On 23/03/21 15:34, Vladimir Sementsov-Ogievskiy wrote:
+ def __init__(self, *args, **kwargs):
+ super().__init__(stream=ReproducibleTextTestRunner.output, *args,
**kwargs)
over-79 line (PEP8)
Ok, thanks.
+
+def execute_unittest(argv, debug=False):
+ """Executes unittests within the calling module."""
+
+ # If we see non-empty argv we must not be invoked as a test script,
+ # so do not bother making constant output; debuggability is more
+ # important.
+ if debug or len(argv) > 1:
It's native to rely on converting sequences to bool. Empty sequence is False
and non-empty is True, just like
if debug or argv:
No, this is checking if there is *more than one* element in argv, because argv contains the program
name as argv[0]. It's trying to catch the case of "./run testclass.TestMethod" or
"./run -v" and not buffer the output, but it sucks. Really this patchset should have
been marked as RFC.
A better implementation is to create a class that wraps sys.stdout and
overrides write() to ensure reproducibility. There is no need to buffer the
output in the StringIO at all.
+ argv += ['-v']
+ runner = unittest.TextTestRunner
+ else:
+ runner = ReproducibleTextTestRunner
+
+ unittest.main(argv=argv, testRunner=runner,
+ warnings=None if sys.warnoptions else 'ignore')

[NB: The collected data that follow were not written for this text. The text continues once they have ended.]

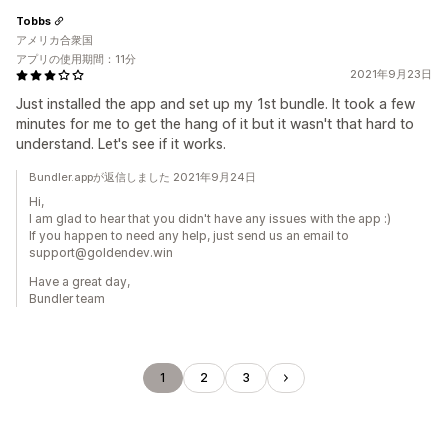
Tobbs
アメリカ合衆国
アプリの使用期間：11分
2021年9月23日
Just installed the app and set up my 1st bundle. It took a few
minutes for me to get the hang of it but it wasn't that hard to
understand. Let's see if it works.
Bundler.appが返信しました 2021年9月24日
Hi,
I am glad to hear that you didn't have any issues with the app :)
If you happen to need any help, just send us an email to
support@goldendev.win
Have a great day,
Bundler team
1
2
3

This thing about warnings seems unrelated change and not described in the
commit message
The default settings for warnings is different when you instantiate
TextTestRunner and when you use unittest.main. Currently the tests have some
warnings, they need to be disabled otherwise the tests fail. Honestly, I don't
have time to debug the warnings and they are pre-existing anyway. But you're
right, at least I should have a comment describing the purpose of the warnings
keyword argument.
+
def execute_setup_common(supported_fmts: Sequence[str] = (),
supported_platforms: Sequence[str] = (),
supported_cache_modes: Sequence[str] = (),
@@ -1338,7 +1348,7 @@ def execute_test(*args, test_function=None, **kwargs):
debug = execute_setup_common(*args, **kwargs)
if not test_function:
- execute_unittest(debug)
+ execute_unittest(sys.argv, debug)
else:
test_function()
Why isn't it simpler just to add argv argument to original function, and on "debug
or argv" path just pass unittest.TextTestRunner instead of constructing the object?
Why do we need new class and switching to atexit()?
mypy complains because you set the variable to two different types on the two branches.